Swiss Lawyer Indicted for Helping to Hide Swiss Bank Accounts and Monies Returned to U.S. Clients
WASHINGTON, July 15 /PRNewswire-USNewswire/ -- The Justice Department announced today that a federal grand jury in Alexandria, Va., returned an indictment charging Felix M. Mathis, an attorney practicing in Zurich, Switzerland, with conspiring to defraud the United States and structuring the importation of currency into this country. If convicted, Mathis faces a maximum sentence of 25 years in prison and a maximum fine of $1.25 million.
According to court documents, in 1997, Dr. Andrew Silva of Sterling, Va., inherited an undeclared bank account from his mother at the Zurich branch of one of the world's largest international banks. The bank is headquartered in England and also has offices in Zurich, Geneva and the Eastern District of Virginia. The account was held in the name of a sham Liechtenstein trust. In 1999, Silva met with Mathis who managed the account in Zurich. Mathis instructed Silva to keep the account "hush," to not keep any records relating to the account, and to send coded letters to him if he wished to meet. Further, Mathis advised Silva that if he transported or mailed less than $10,000 in U.S. currency back to the United States, he would not have to declare the funds to the U.S. government upon re-entry to the United States.
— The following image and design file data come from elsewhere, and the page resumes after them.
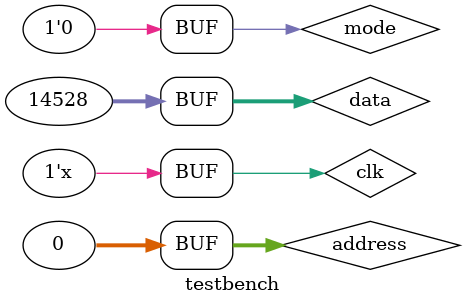
<source format=v>
module testbench;

reg [31:0] address, data;
reg mode, clk;
wire [31:0] out;

cache_and_ram tb(
	.address(address),
	.data(data),
	.mode(mode),
	.clk(clk),
	.out(out)
);

initial
begin
	clk = 1'b1;
	
	address = 32'b00000000000000000000000000000000;			// 0
	data =    32'b00000000000000000011100011000000;			// 14528
	mode = 1'b1;
	
	#200
	address = 32'b10100111111001011111101111011100;			// 2816867292 % size = 3036
	data =    32'b00000000000010000000100001010101;			// 526421
	mode = 1'b1;
	
	#200
	address = 32'b00000000000011110100011111010001;			// 1001425 % size = 2001
	data =    32'b00000001100000110001101100010110;			// 25369366
	mode = 1'b1;

	#200
	address = 32'b10100111111001011111101111011100;			// 2816867292 % size = 3036
	data =    32'b00000000000000000011100011000000;			// 14528
	mode = 1'b1;

	#200
	address = 32'b00000000000011110100011111010001;			// 1001425 % size = 2001
	data =    32'b00000000000000000011100011000000;			// 14528
	mode = 1'b1;

	#200
	address = 32'b00000000000011110100011111010001;			// 1001425 % size = 2001
	data =    32'b00000000000000000000000000000000;			// 0
	mode = 1'b0;
	
	#200
	address = 32'b10100111111001011111101111011100;			// 2816867292 % size = 3036
	data =    32'b00000000000000000000000000000000;			// 0
	mode = 1'b0;
		
	#200
	address = 32'b00000000000000000000000000000000;			// 0
	data =    32'b00000000000000000011100011000000;			// 14528
	mode = 1'b0;
end

initial
$monitor("address = %d data = %d mode = %d out = %d", address, data, mode, out);

always #25 clk = ~clk;

endmodule 

</source>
According to court documents, in September 2009, Silva was informed that the international bank was closing his undeclared Swiss account and that he had until the end of the year to travel to Switzerland to withdraw all funds. Silva made two trips to Zurich in October and November 2009 and met with Mathis at his office and a Swiss banker at the private wealth office of the international bank. Mathis and the Swiss banker refused to wire the money to the United States as it would leave a trail for U.S. law enforcement. Instead, they provided him with $235,000 in U.S. currency. Of that total, Silva received $200,000 in two individually wrapped "bricks" of $100,000 of sequentially numbered, new $100 bills.
According to court documents, with the assistance of Mathis, Silva mailed 26 packages containing over $200,000 in U.S. currency from Switzerland to the United States to himself and another person.
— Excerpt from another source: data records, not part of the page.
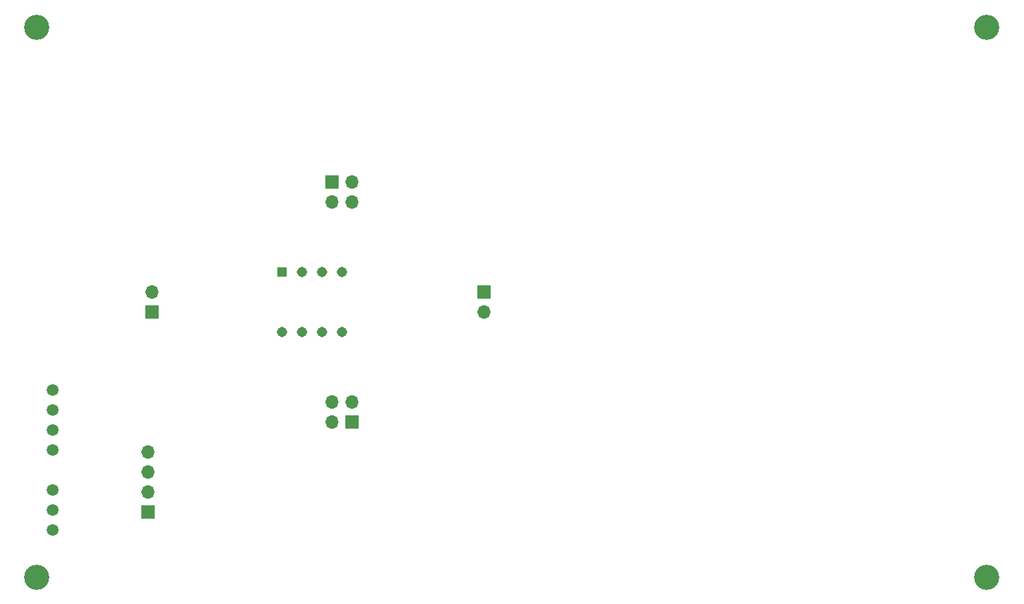
<source format=gbr>
%TF.GenerationSoftware,KiCad,Pcbnew,(5.1.7)-1*%
%TF.CreationDate,2021-04-21T22:03:09-05:00*%
%TF.ProjectId,instrumentation_amplifier,696e7374-7275-46d6-956e-746174696f6e,1.0*%
%TF.SameCoordinates,Original*%
%TF.FileFunction,Soldermask,Bot*%
%TF.FilePolarity,Negative*%
%FSLAX46Y46*%
G04 Gerber Fmt 4.6, Leading zero omitted, Abs format (unit mm)*
G04 Created by KiCad (PCBNEW (5.1.7)-1) date 2021-04-21 22:03:09*
%MOMM*%
%LPD*%
G01*
G04 APERTURE LIST*
%ADD10O,1.700000X1.700000*%
%ADD11R,1.700000X1.700000*%
%ADD12C,1.509000*%
%ADD13C,1.308000*%
%ADD14R,1.308000X1.308000*%
%ADD15C,3.200000*%
G04 APERTURE END LIST*
D10*
%TO.C,J1*%
X119380000Y-87630000D03*
D11*
X119380000Y-90170000D03*
%TD*%
D12*
%TO.C,U2*%
X106730000Y-117830000D03*
X106730000Y-115290000D03*
X106730000Y-112750000D03*
X106730000Y-107670000D03*
X106730000Y-105130000D03*
X106730000Y-102590000D03*
X106730000Y-100050000D03*
%TD*%
D10*
%TO.C,J2*%
X142240000Y-101600000D03*
X144780000Y-101600000D03*
X142240000Y-104140000D03*
D11*
X144780000Y-104140000D03*
%TD*%
%TO.C,J3*%
X142240000Y-73660000D03*
D10*
X144780000Y-73660000D03*
X142240000Y-76200000D03*
X144780000Y-76200000D03*
%TD*%
D11*
%TO.C,J4*%
X161544000Y-87630000D03*
D10*
X161544000Y-90170000D03*
%TD*%
D13*
%TO.C,SW1*%
X143510000Y-85090000D03*
X140970000Y-85090000D03*
X138430000Y-85090000D03*
D14*
X135890000Y-85090000D03*
D13*
X143510000Y-92710000D03*
X140970000Y-92710000D03*
X138430000Y-92710000D03*
X135890000Y-92710000D03*
%TD*%
D15*
%TO.C,H1*%
X104775000Y-53975000D03*
%TD*%
%TO.C,H2*%
X104775000Y-123825000D03*
%TD*%
%TO.C,H3*%
X225425000Y-53975000D03*
%TD*%
%TO.C,H4*%
X225425000Y-123825000D03*
%TD*%
D11*
%TO.C,J5*%
X118872000Y-115570000D03*
D10*
X118872000Y-113030000D03*
X118872000Y-110490000D03*
X118872000Y-107950000D03*
%TD*%
M02*

</source>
Silva pleaded guilty on Feb. 16, 2010 to conspiracy to defraud the United States and to making a false statement. As part of his plea agreement, Silva agreed to forfeit to the government $211,200 in U.S. currency that law enforcement officials seized from packages that he mailed from Switzerland to his residence in Sterling, Va. On June 11, 2010, U.S. District Judge Liam O'Grady sentenced Silva to two years of probation, including four months of home detention and a $20,000 fine.
Individuals who physically transport, mail or ship, or cause to be physically transported, mailed, shipped or received, currency, traveler's checks, and certain other monetary instruments in an aggregate amount exceeding $10,000 into the United States are required to file a FinCen Form 105, Report of International Transportation of Currency or Monetary Instruments, with the Bureau of Customs and Border Protection (the CMIR).
United States law prohibits individuals from structuring mailings of U.S. currency into the United States in amounts less than $10,000 if the purpose of the structuring was to evade the requirement to file a CMIR.
An indictment merely alleges that a crime has been committed, and a defendant is presumed innocent until proven guilty beyond a reasonable doubt.
The case is being investigated by criminal agents from U.S. Immigration and Customs Enforcement, U.S. Postal Inspection Service, and the Internal Revenue Service. The matter is being prosecuted by Assistant U.S. Attorney Mark Lytle of the Eastern District of Virginia, Tax Division Senior Litigation Counsel Kevin M. Downing, and Tax Division Trial Attorneys Mark F. Daly and John E. Sullivan.